As she chuntered away about her favourite books in response to another penetrating question from Starsprinkle, I had a browse through the list of questions people had sent in, some of which were at least mildly spicy.
Below are all the ones that WEREN’T asked.
Instead, these were the ones Starsprinkle read out:
We’re sure readers can imagine the spellbinding insights that resulted. (Writing a book is “bloody hard”, apparently, you beat Reform by telling people immigration is great and “of course” Scotland will qualify for World Cup 2026, even though the team’s recent performances have been “really really shit”.)
The answer to the Reform question sparked pretty much the only audience reaction of the night – spontaneous applause at the revelation that Nigel Farage and Brexit were bad – and people dutifully laughed a bit at the Category Z sweary words.
And then we were done. On the dot of 8pm she was up and out the door, never to be seen again, leaving only a table full of unsold (but pre-signed) books behind.
Nobody ever came to sit in any of the “RESERVED” seats.
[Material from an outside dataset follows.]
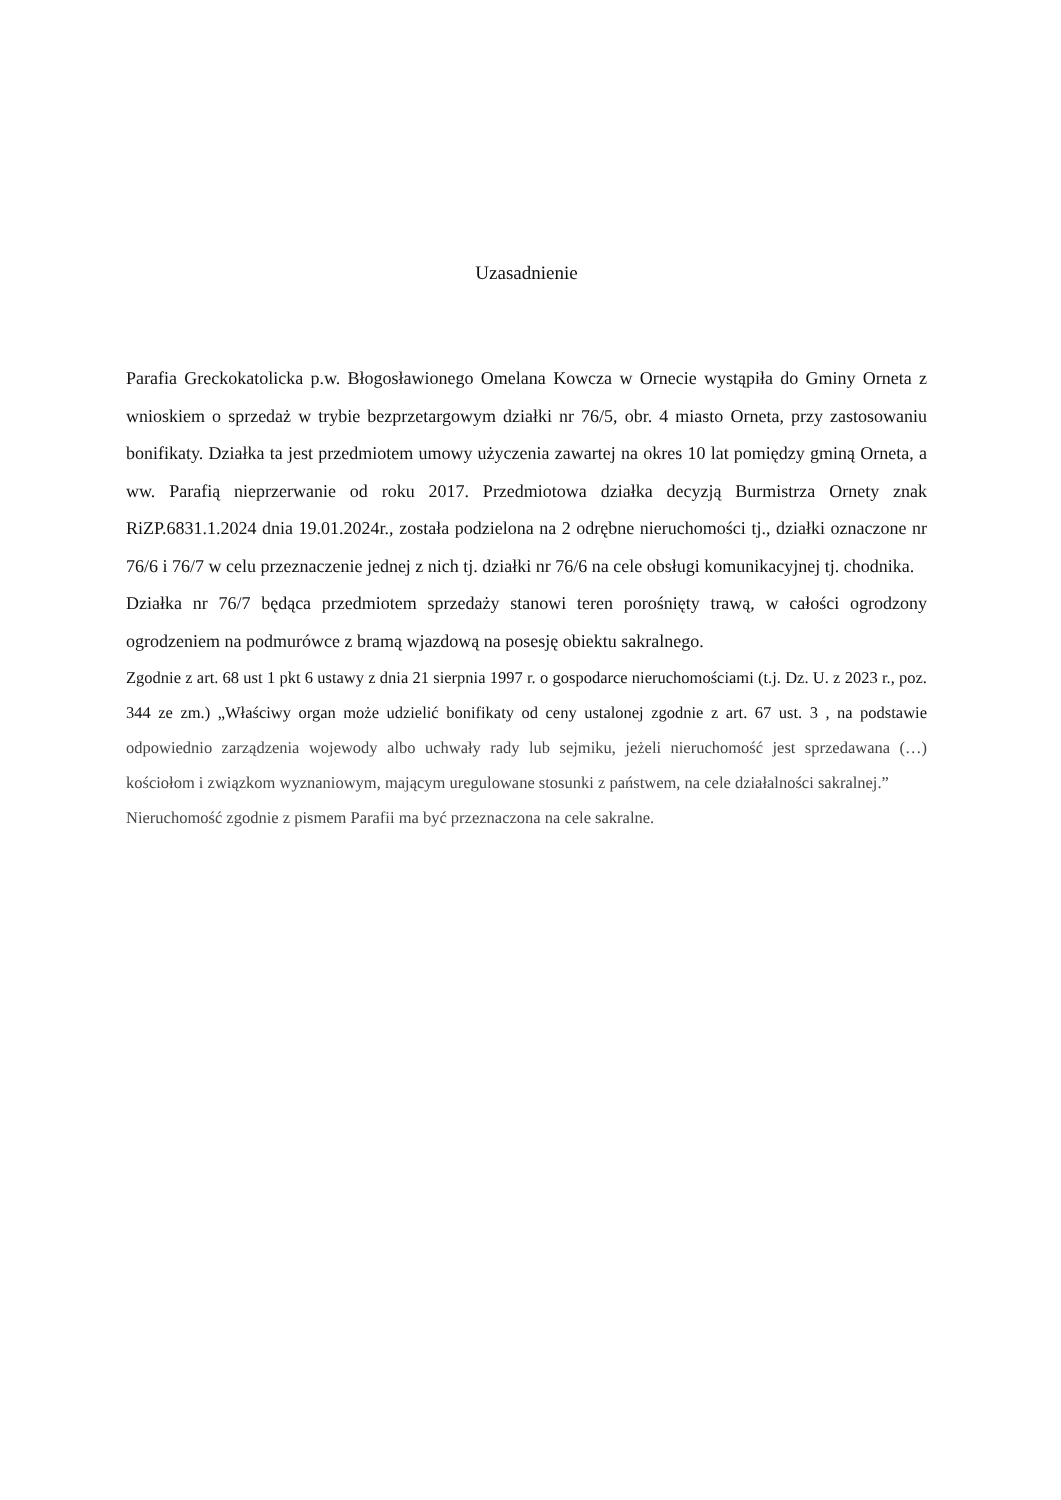Uzasadnienie
Parafia Greckokatolicka p.w. Błogosławionego Omelana Kowcza w Ornecie wystąpiła do Gminy Orneta z wnioskiem o sprzedaż w trybie bezprzetargowym działki nr 76/5, obr. 4 miasto Orneta, przy zastosowaniu bonifikaty. Działka ta jest przedmiotem umowy użyczenia zawartej na okres 10 lat pomiędzy gminą Orneta, a ww. Parafią nieprzerwanie od roku 2017. Przedmiotowa działka decyzją Burmistrza Ornety znak RiZP.6831.1.2024 dnia 19.01.2024r., została podzielona na 2 odrębne nieruchomości tj., działki oznaczone nr 76/6 i 76/7 w celu przeznaczenie jednej z nich tj. działki nr 76/6 na cele obsługi komunikacyjnej tj. chodnika.
Działka nr 76/7 będąca przedmiotem sprzedaży stanowi teren porośnięty trawą, w całości ogrodzony ogrodzeniem na podmurówce z bramą wjazdową na posesję obiektu sakralnego.
Zgodnie z art. 68 ust 1 pkt 6 ustawy z dnia 21 sierpnia 1997 r. o gospodarce nieruchomościami (t.j. Dz. U. z 2023 r., poz. 344 ze zm.) „Właściwy organ może udzielić bonifikaty od ceny ustalonej zgodnie z art. 67 ust. 3 , na podstawie odpowiednio zarządzenia wojewody albo uchwały rady lub sejmiku, jeżeli nieruchomość jest sprzedawana (…) kościołom i związkom wyznaniowym, mającym uregulowane stosunki z państwem, na cele działalności sakralnej.”
Nieruchomość zgodnie z pismem Parafii ma być przeznaczona na cele sakralne.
Their only purpose seemed to be to act as a firewall between The Great Unwashed and The Sainted Nicola, who had no interactions with anyone other than Starsprinkle.
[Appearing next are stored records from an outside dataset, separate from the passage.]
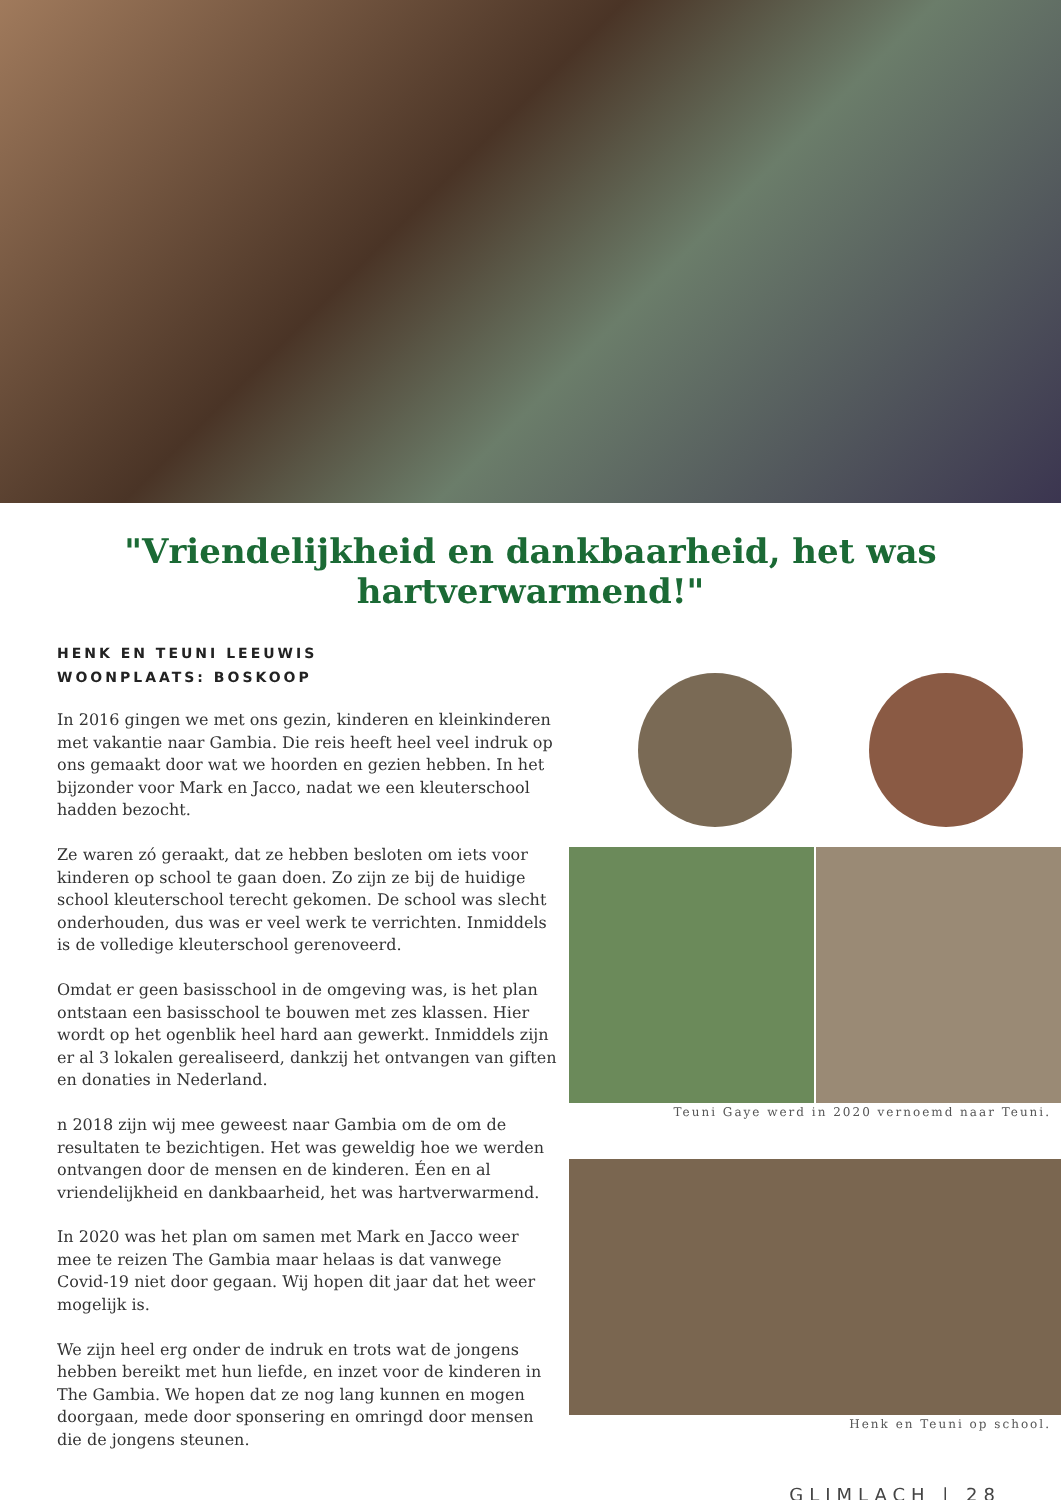"Vriendelijkheid en dankbaarheid, het was hartverwarmend!"
HENK EN TEUNI LEEUWIS
WOONPLAATS: BOSKOOP
In 2016 gingen we met ons gezin, kinderen en kleinkinderen met vakantie naar Gambia. Die reis heeft heel veel indruk op ons gemaakt door wat we hoorden en gezien hebben. In het bijzonder voor Mark en Jacco, nadat we een kleuterschool hadden bezocht.
Ze waren zó geraakt, dat ze hebben besloten om iets voor kinderen op school te gaan doen. Zo zijn ze bij de huidige school kleuterschool terecht gekomen. De school was slecht onderhouden, dus was er veel werk te verrichten. Inmiddels is de volledige kleuterschool gerenoveerd.
Omdat er geen basisschool in de omgeving was, is het plan ontstaan een basisschool te bouwen met zes klassen. Hier wordt op het ogenblik heel hard aan gewerkt. Inmiddels zijn er al 3 lokalen gerealiseerd, dankzij het ontvangen van giften en donaties in Nederland.
n 2018 zijn wij mee geweest naar Gambia om de om de resultaten te bezichtigen. Het was geweldig hoe we werden ontvangen door de mensen en de kinderen. Éen en al vriendelijkheid en dankbaarheid, het was hartverwarmend.
In 2020 was het plan om samen met Mark en Jacco weer mee te reizen The Gambia maar helaas is dat vanwege Covid-19 niet door gegaan. Wij hopen dit jaar dat het weer mogelijk is.
We zijn heel erg onder de indruk en trots wat de jongens hebben bereikt met hun liefde, en inzet voor de kinderen in The Gambia. We hopen dat ze nog lang kunnen en mogen doorgaan, mede door sponsering en omringd door mensen die de jongens steunen.
Teuni Gaye werd in 2020 vernoemd naar Teuni.
Henk en Teuni op school.
GLIMLACH | 28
We did get to sit in her eyeline, though, so we hope she enjoyed the nice t-shirt we had made specially for the event.
Perhaps the most notable thing about “Frankly” (and its promotional circuit) is how closely it mirrors the character of Sturgeon’s time as First Minister, because its recurring theme is cowardice.
She ran away from every fight during her time in Bute House, deleting, denying and forgetting evidence at every turn, and in the book she coyly pretends to say things while actually avoiding giving any proper answers, in much the same way that she used to issue statements that SOUNDED like promises of another referendum unless you actually read them properly.
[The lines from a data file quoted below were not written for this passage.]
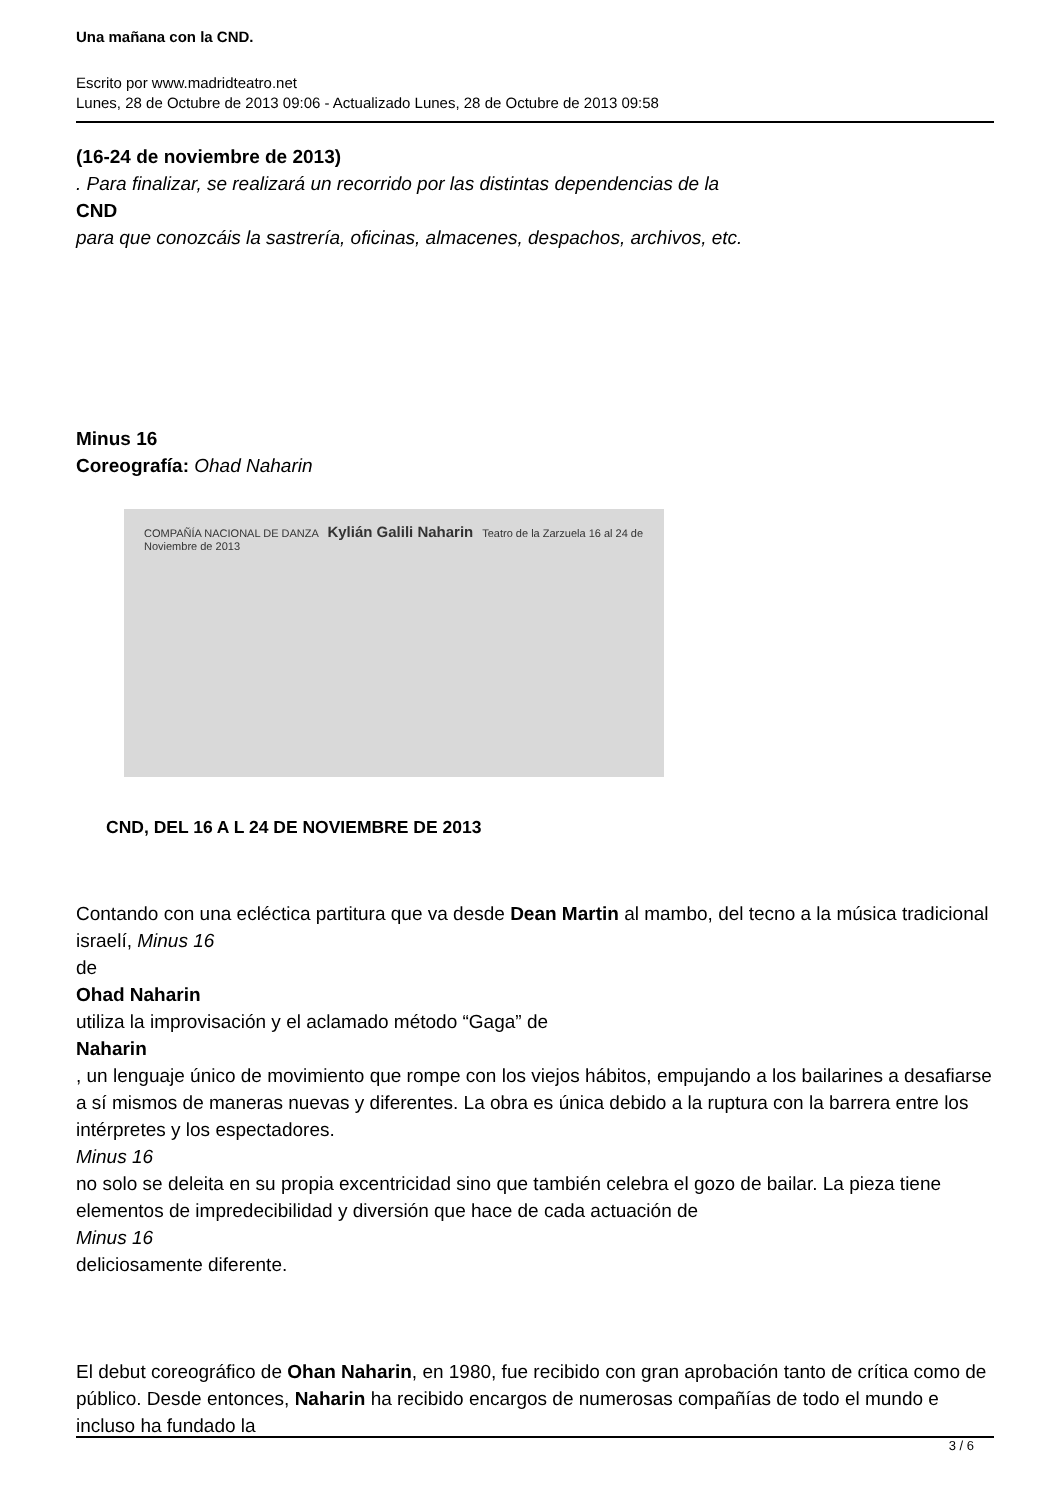Una mañana con la CND.
Escrito por www.madridteatro.net
Lunes, 28 de Octubre de 2013 09:06 - Actualizado Lunes, 28 de Octubre de 2013 09:58
(16-24 de noviembre de 2013)
. Para finalizar, se realizará un recorrido por las distintas dependencias de la
CND
para que conozcáis la sastrería, oficinas, almacenes, despachos, archivos, etc.
Minus 16
Coreografía: Ohad Naharin
COMPAÑÍA NACIONAL DE DANZA Kylián Galili Naharin Teatro de la Zarzuela 16 al 24 de Noviembre de 2013
CND, DEL 16 A L 24 DE NOVIEMBRE DE 2013
Contando con una ecléctica partitura que va desde Dean Martin al mambo, del tecno a la música tradicional israelí, Minus 16
de
Ohad Naharin
utiliza la improvisación y el aclamado método “Gaga” de
Naharin
, un lenguaje único de movimiento que rompe con los viejos hábitos, empujando a los bailarines a desafiarse a sí mismos de maneras nuevas y diferentes. La obra es única debido a la ruptura con la barrera entre los intérpretes y los espectadores.
Minus 16
no solo se deleita en su propia excentricidad sino que también celebra el gozo de bailar. La pieza tiene elementos de impredecibilidad y diversión que hace de cada actuación de
Minus 16
deliciosamente diferente.
El debut coreográfico de Ohan Naharin, en 1980, fue recibido con gran aprobación tanto de crítica como de público. Desde entonces, Naharin ha recibido encargos de numerosas compañías de todo el mundo e incluso ha fundado la
3 / 6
We don’t know whether Sturgeon stipulated the format of last night’s event and its studied complete avoidance of difficult subjects, or if Starsprinkle and her employers were responsible. (Starsprinkle was intermittently handed more sheets of paper which we assume were the audience questions, but we couldn’t tell if she was selecting them herself from the full list or if they’d somehow found someone even wetter than her to censor them in advance.)
But St Mary’s Church was by no conceivable stretch a hostile room, and we’d be pretty surprised if other authors were so rigorously shielded at every turn from the voices of the overwhelmingly friendly punters who’d paid to come and see them in the flesh.
If it was all done in Bath for our benefit we’ll be very flattered, of course, but we suspect that Nicola Sturgeon just doesn’t like surprises, and isn’t taking any chances with ANY tricky questions from anyone on the tour – even now she’s not in charge of anything, doesn’t need anyone’s votes and has her fat advance safely in the bank.
Despite her extensive wanging on last night about facing down people who don’t like you and winning support by out-debating them, she doesn’t want any of them actually in her divine presence. (Just like as soon as things got a little sticky, she deprived them of the chance to vote her out.)
Because when it all boils down, all she is is a coward.